Stored data entries
────────────────────

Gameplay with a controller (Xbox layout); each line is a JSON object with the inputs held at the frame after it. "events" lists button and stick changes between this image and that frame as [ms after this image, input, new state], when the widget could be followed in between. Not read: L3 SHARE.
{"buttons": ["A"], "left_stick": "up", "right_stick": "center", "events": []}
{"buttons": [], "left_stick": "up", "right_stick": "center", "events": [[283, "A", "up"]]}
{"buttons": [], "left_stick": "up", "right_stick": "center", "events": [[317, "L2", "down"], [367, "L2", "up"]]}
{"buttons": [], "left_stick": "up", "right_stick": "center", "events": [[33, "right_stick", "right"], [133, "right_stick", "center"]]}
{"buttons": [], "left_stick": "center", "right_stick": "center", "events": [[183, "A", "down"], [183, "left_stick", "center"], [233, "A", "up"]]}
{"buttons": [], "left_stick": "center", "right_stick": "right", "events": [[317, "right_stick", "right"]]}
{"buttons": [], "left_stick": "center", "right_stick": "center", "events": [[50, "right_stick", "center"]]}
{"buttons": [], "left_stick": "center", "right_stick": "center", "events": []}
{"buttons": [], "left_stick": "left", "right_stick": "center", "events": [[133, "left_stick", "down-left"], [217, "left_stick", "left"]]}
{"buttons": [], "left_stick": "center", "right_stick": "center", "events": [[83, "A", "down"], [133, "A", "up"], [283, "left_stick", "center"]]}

────────────────────

» **WORK TO BE COMPLETED**
Look through the records and copy every line that has the word "down".

» **ANSWER BOX**
{"buttons": [], "left_stick": "up", "right_stick": "center", "events": [[317, "L2", "down"], [367, "L2", "up"]]}
{"buttons": [], "left_stick": "center", "right_stick": "center", "events": [[183, "A", "down"], [183, "left_stick", "center"], [233, "A", "up"]]}
{"buttons": [], "left_stick": "left", "right_stick": "center", "events": [[133, "left_stick", "down-left"], [217, "left_stick", "left"]]}
{"buttons": [], "left_stick": "center", "right_stick": "center", "events": [[83, "A", "down"], [133, "A", "up"], [283, "left_stick", "center"]]}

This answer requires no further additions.